As Ukraine's presidential election nears, rivals of incumbent President Leonid Kuchma say they fear election fraud. Most of the candidates do not trust the government's election committee, and instead are calling for an independent system of counting the votes. RFE/RL's correspondent in Kyiv, Lily Hyde, looks at the widespread fear of election violations.

Kyiv, 1 October 1999 (RFE/RL) - The votes in next month's Ukrainian presidential election will be counted carefully -- and possibly by more than one body. A troubled election history has made many Ukrainians concerned about possible fraud, and has led to calls for an independent check on the vote tally. Many presidential candidates say they suspect that the official election committees may manipulate the results to favor incumbent President Leonid Kuchma.

The candidates vying to replace Kuchma have accused him of multiple campaign violations. They say the president has used state funds for his campaign and has blocked other candidates' access to the media. Citing these violations, a parliamentary commission overseeing the election campaign is trying to have Kuchma banned from the October 31 election.

That move is widely regarded as symbolic because there is no provision in Ukrainian election law to bar a candidate who has already been registered.

But the parliamentary commission has another proposal to limit Kuchma's influence on the election. Commission head Oleksandr Yeliashkevych has proposed that his commission oversee an alternate system of counting the votes, to guard against fraud by the Central Election Committee (CEC). Last week, 11 of the 15 presidential candidates pledged to support Yeliashkevych's independent vote count.

Yeliashkevych says the alternate count will be based on the tallies from the polling stations.

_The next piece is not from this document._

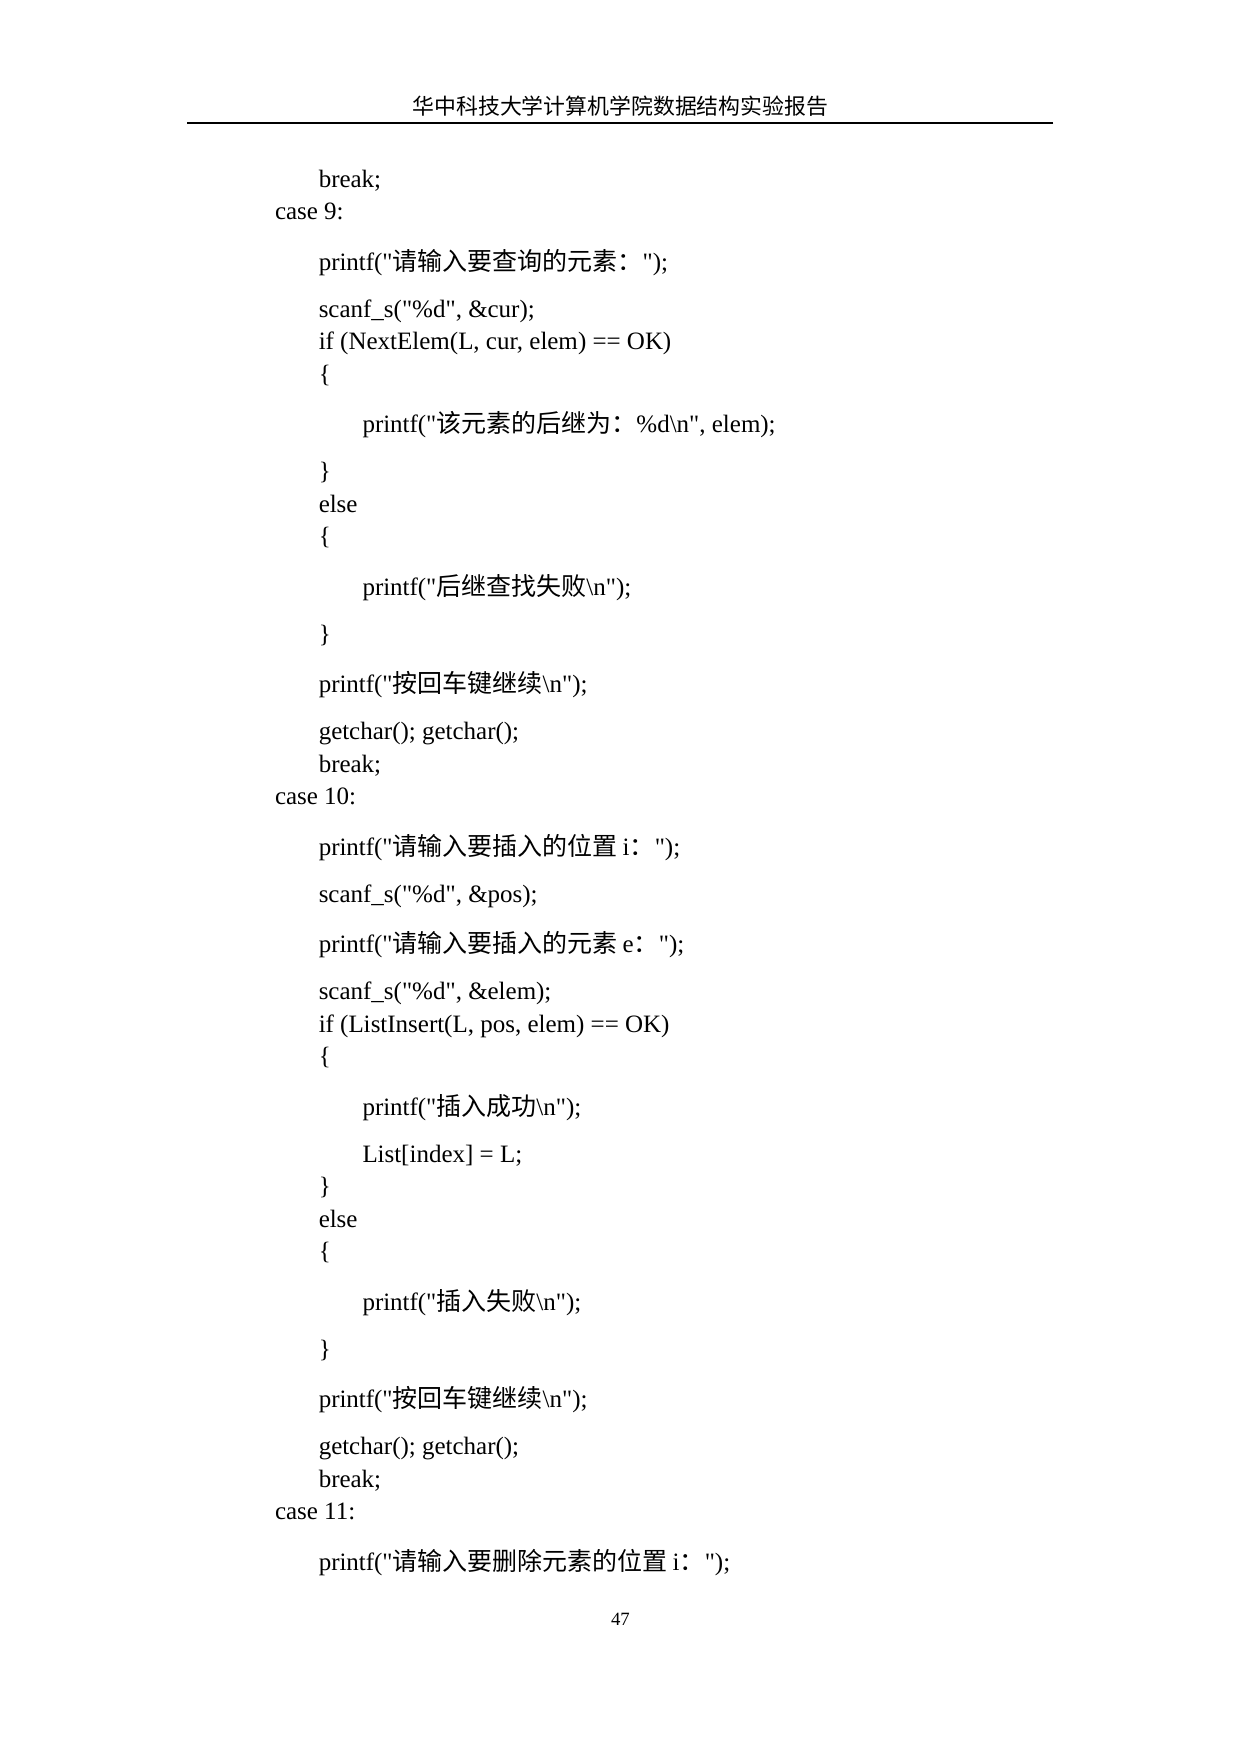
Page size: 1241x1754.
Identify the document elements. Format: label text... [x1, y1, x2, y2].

"The results we will announce will be unofficial but they will be based on the official documents. And if -- I don't want to believe it will happen, but if -- the CEC announces data that sufficiently differ from the results of our count, then participants in the election will have to go to court and ask, 'What happened? Why is there such a big difference?' "

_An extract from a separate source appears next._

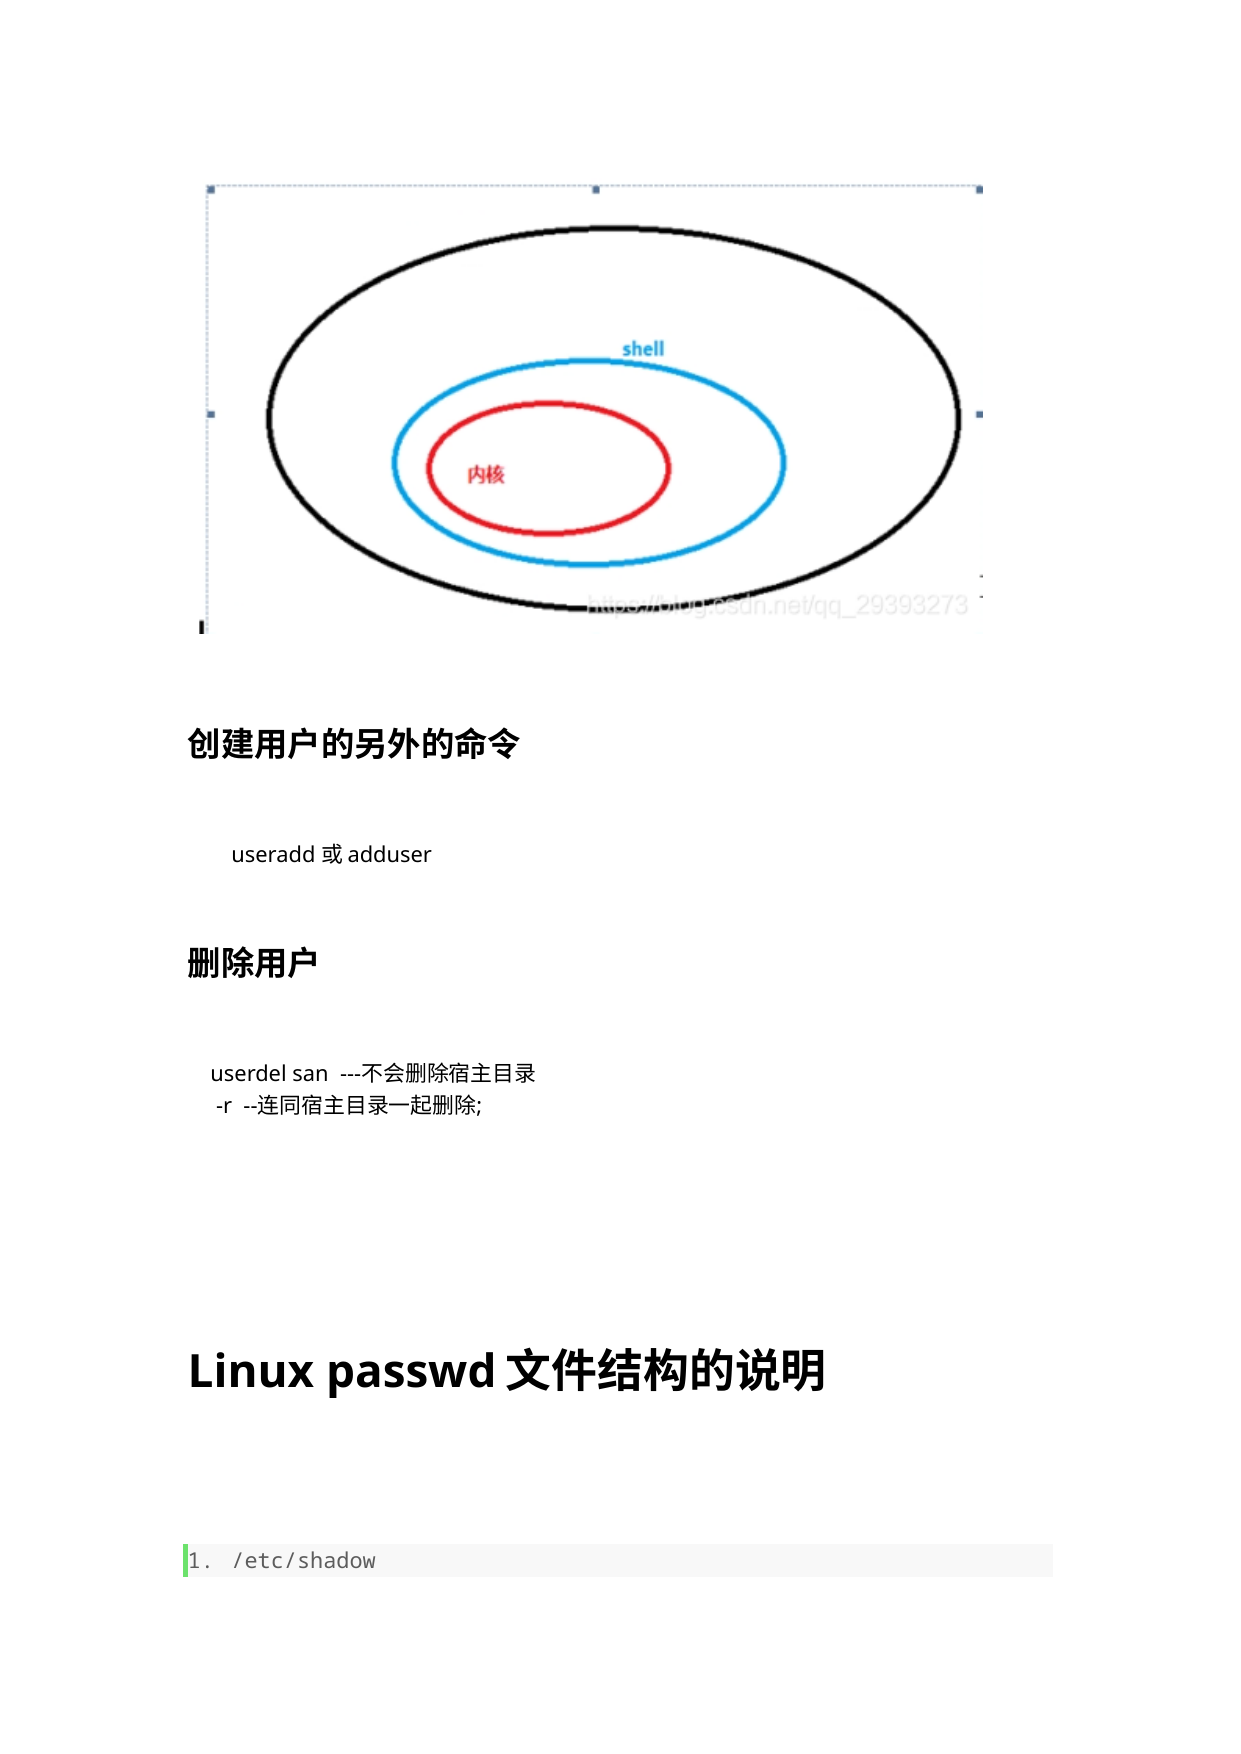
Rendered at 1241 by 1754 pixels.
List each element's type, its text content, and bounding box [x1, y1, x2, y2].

Igor Popov is the head of the nongovernmental Committee of Ukrainian Voters. He says it was the experience of the 1998 parliamentary elections that caused the current concern about fraud.

"The last elections showed that the most vulnerable stage in the election process is the vote counting. Several parties claimed that the counting of votes was incorrect and (that therefore) they didn't get into parliament."

In that 1998 parliamentary race, regional election committees came under criticism for incorrect counting. Under the Ukrainian system, polling stations send their tallies to regional centers, which add them up and transmit them to the Central Election Committee. But the regional centers, many of which were headed by Kuchma appointees, apparently did not always add the results properly. Many ballots were altered or missing, and in at least one district, the regional center's results differed drastically from the polling stations' tallies.

The parliamentary commission headed by Yeliashkevych wants to bypass the regional committees altogether. Yeliashkevych intends to check the vote counts directly at the polling stations, before the counts are transmitted to the regional committees. Yeliashkevych will appear live on television as the alternate counts come in.

"I think a parallel vote count will be a good preventative measure, so there won't be any temptation for members of the election committees to change the actual results of the elections. What we will be doing will seriously deter those who don't want to abide by the law on presidential elections but want to replace the will of the people with their own will."

For this system to work, however, the election law must be changed -- and that requires the president's approval. Kuchma has already drafted a veto of the proposed legal change, but Yeliashkevych hopes parliament will override the veto.

Meanwhile, Popov's Committee of Ukrainian Voters will produce another unofficial count, based on exit polls and polling station results. And at least one of the candidates has proposed still a third independent count.